The span of f is 0 ~ 0.2, and non-vanishing;

The span of g is 0.1 ~ 3;

The span of h is 0.1 ~ 1.0;

The span of g/h ratio is 0.05 ~ 20.0;

X is for meeting the oxygen atom sum needed for other element valence, and the consumption of carrier is 30 ~ 70% of catalyst weight.

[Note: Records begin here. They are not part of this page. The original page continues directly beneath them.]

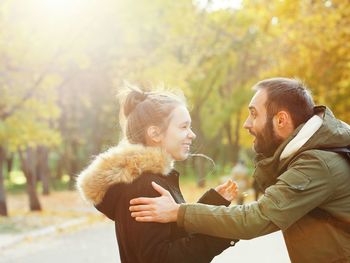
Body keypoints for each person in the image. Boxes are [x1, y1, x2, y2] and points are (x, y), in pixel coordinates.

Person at [129, 78, 350, 263]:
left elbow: (256, 218)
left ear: (281, 120)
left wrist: (179, 212)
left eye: (254, 114)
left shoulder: (317, 163)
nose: (246, 124)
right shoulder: (311, 154)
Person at [76, 86, 239, 263]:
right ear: (155, 133)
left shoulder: (151, 181)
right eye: (184, 127)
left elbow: (174, 234)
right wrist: (221, 232)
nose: (192, 134)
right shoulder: (145, 186)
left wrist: (212, 202)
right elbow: (160, 258)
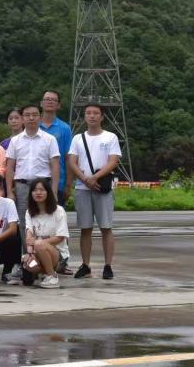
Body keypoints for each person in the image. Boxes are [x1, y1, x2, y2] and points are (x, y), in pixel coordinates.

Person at [67, 103, 121, 280]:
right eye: (88, 113)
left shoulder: (110, 137)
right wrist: (85, 179)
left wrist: (95, 177)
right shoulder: (78, 138)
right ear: (84, 116)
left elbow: (113, 161)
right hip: (82, 188)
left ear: (102, 116)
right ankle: (86, 265)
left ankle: (108, 265)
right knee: (85, 228)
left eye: (95, 113)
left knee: (106, 227)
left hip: (102, 187)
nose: (92, 116)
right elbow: (72, 162)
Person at [4, 104, 60, 264]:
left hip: (43, 186)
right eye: (27, 115)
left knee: (45, 221)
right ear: (22, 118)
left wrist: (54, 191)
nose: (31, 118)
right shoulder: (15, 141)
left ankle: (46, 260)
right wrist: (10, 191)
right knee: (23, 224)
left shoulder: (49, 139)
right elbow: (10, 167)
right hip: (22, 186)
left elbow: (55, 165)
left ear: (40, 117)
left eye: (35, 115)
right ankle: (27, 260)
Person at [23, 177, 69, 289]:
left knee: (39, 244)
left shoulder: (58, 211)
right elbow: (29, 235)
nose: (38, 193)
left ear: (48, 192)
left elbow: (60, 237)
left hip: (59, 256)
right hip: (37, 252)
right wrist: (29, 253)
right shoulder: (29, 212)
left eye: (42, 190)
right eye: (35, 190)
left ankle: (52, 276)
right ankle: (45, 272)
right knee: (28, 264)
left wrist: (39, 243)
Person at [40, 90, 74, 205]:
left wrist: (68, 184)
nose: (50, 102)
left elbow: (68, 158)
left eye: (53, 100)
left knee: (56, 214)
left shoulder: (64, 128)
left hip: (58, 182)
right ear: (41, 103)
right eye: (47, 99)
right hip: (35, 182)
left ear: (58, 105)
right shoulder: (34, 125)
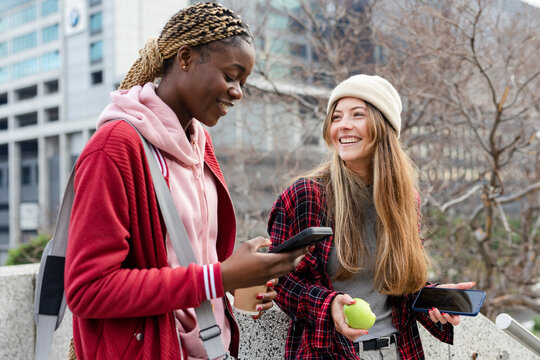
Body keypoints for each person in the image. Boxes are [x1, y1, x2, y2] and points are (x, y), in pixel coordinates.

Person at [64, 3, 307, 360]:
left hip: (213, 349)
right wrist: (217, 277)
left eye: (243, 82)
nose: (238, 91)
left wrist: (234, 283)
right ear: (186, 58)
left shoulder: (199, 143)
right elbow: (89, 290)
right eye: (231, 75)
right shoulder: (115, 147)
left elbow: (192, 260)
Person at [268, 74, 475, 359]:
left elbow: (399, 287)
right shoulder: (307, 194)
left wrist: (434, 299)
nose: (343, 125)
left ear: (383, 127)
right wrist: (328, 305)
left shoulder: (404, 200)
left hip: (398, 351)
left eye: (357, 115)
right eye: (336, 116)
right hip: (330, 352)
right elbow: (277, 279)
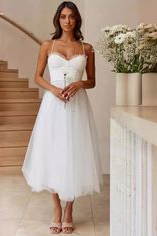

2. ammoxidation method to manufacturing unsaturated nitrile fluid-bed catalyst according to claim 1, is characterized in that the span of g/h ratio is 0.1 ~ 10.0.

3. ammoxidation method to manufacturing unsaturated nitrile fluid-bed catalyst according to claim 2, is characterized in that the span of g/h ratio is 1 ~ 5.

4. ammoxidation method to manufacturing unsaturated nitrile fluid-bed catalyst according to claim 1, is characterized in that the consumption of carrier is catalyst weight 40 ~ 60%.

5. ammoxidation method to manufacturing unsaturated nitrile fluid-bed catalyst according to claim 1, is characterized in that X is at least one be selected from Mg, Co, Ca or Mn.

6. ammoxidation method to manufacturing unsaturated nitrile fluid-bed catalyst according to claim 5, is characterized in that X is at least one be selected from Mg or Mn.

7. ammoxidation method to manufacturing unsaturated nitrile fluid-bed catalyst according to claim 1, is characterized in that Q is selected from Ti and Zr.

8. ammoxidation method to manufacturing unsaturated nitrile fluid-bed catalyst according to claim 1, is characterized in that the span of e is 0.01 ~ 0.3.

9. ammoxidation method to manufacturing unsaturated nitrile fluid-bed catalyst according to claim 1, is characterized in that the span of f is 0.01 ~ 0.15.